DIRECTIONS FOR THIS TASK:
Reproduce the material below verbatim, starting with its first line and stopping after the line that contains "Comparing the boxes".
START EXTRACTED MATERIAL
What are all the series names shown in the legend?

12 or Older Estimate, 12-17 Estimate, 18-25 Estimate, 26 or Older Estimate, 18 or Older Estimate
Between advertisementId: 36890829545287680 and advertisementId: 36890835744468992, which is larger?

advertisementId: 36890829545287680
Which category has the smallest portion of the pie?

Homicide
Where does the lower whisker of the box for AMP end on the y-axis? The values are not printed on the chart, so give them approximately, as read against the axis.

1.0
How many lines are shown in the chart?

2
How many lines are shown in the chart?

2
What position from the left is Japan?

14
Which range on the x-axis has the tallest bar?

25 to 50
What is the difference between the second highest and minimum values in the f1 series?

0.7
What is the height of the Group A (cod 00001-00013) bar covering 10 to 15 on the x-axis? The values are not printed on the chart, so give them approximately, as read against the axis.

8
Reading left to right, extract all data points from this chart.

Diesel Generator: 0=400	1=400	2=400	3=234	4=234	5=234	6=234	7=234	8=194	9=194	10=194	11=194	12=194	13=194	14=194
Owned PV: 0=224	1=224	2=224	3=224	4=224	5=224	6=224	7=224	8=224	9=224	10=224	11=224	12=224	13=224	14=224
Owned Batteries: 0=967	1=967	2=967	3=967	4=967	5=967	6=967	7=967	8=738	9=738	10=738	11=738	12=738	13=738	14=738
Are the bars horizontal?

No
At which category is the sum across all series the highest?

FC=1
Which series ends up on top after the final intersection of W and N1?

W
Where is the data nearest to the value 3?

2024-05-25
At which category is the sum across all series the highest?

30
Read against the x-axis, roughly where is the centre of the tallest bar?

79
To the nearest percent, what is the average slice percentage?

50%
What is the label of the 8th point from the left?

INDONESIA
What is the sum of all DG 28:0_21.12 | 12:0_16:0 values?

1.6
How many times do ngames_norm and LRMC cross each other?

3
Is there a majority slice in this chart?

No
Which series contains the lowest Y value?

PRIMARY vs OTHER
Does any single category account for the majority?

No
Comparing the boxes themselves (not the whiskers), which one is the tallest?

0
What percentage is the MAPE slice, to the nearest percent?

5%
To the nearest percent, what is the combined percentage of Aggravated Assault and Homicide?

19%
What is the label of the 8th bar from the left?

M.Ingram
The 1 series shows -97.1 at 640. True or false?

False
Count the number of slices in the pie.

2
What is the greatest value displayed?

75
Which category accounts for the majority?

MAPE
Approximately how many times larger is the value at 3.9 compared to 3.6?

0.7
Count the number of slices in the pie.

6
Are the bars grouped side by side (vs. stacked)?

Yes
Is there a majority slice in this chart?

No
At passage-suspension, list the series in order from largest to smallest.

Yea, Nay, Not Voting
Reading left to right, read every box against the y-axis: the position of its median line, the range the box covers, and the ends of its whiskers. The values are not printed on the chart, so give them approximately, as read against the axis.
END EXTRACTED MATERIAL
EXERCISE RESPONSE:
What are all the series names shown in the legend?

12 or Older Estimate, 12-17 Estimate, 18-25 Estimate, 26 or Older Estimate, 18 or Older Estimate
Between advertisementId: 36890829545287680 and advertisementId: 36890835744468992, which is larger?

advertisementId: 36890829545287680
Which category has the smallest portion of the pie?

Homicide
Where does the lower whisker of the box for AMP end on the y-axis? The values are not printed on the chart, so give them approximately, as read against the axis.

1.0
How many lines are shown in the chart?

2
How many lines are shown in the chart?

2
What position from the left is Japan?

14
Which range on the x-axis has the tallest bar?

25 to 50
What is the difference between the second highest and minimum values in the f1 series?

0.7
What is the height of the Group A (cod 00001-00013) bar covering 10 to 15 on the x-axis? The values are not printed on the chart, so give them approximately, as read against the axis.

8
Reading left to right, extract all data points from this chart.

Diesel Generator: 0=400	1=400	2=400	3=234	4=234	5=234	6=234	7=234	8=194	9=194	10=194	11=194	12=194	13=194	14=194
Owned PV: 0=224	1=224	2=224	3=224	4=224	5=224	6=224	7=224	8=224	9=224	10=224	11=224	12=224	13=224	14=224
Owned Batteries: 0=967	1=967	2=967	3=967	4=967	5=967	6=967	7=967	8=738	9=738	10=738	11=738	12=738	13=738	14=738
Are the bars horizontal?

No
At which category is the sum across all series the highest?

FC=1
Which series ends up on top after the final intersection of W and N1?

W
Where is the data nearest to the value 3?

2024-05-25
At which category is the sum across all series the highest?

30
Read against the x-axis, roughly where is the centre of the tallest bar?

79
To the nearest percent, what is the average slice percentage?

50%
What is the label of the 8th point from the left?

INDONESIA
What is the sum of all DG 28:0_21.12 | 12:0_16:0 values?

1.6
How many times do ngames_norm and LRMC cross each other?

3
Is there a majority slice in this chart?

No
Which series contains the lowest Y value?

PRIMARY vs OTHER
Does any single category account for the majority?

No
Comparing the boxes themselves (not the whiskers), which one is the tallest?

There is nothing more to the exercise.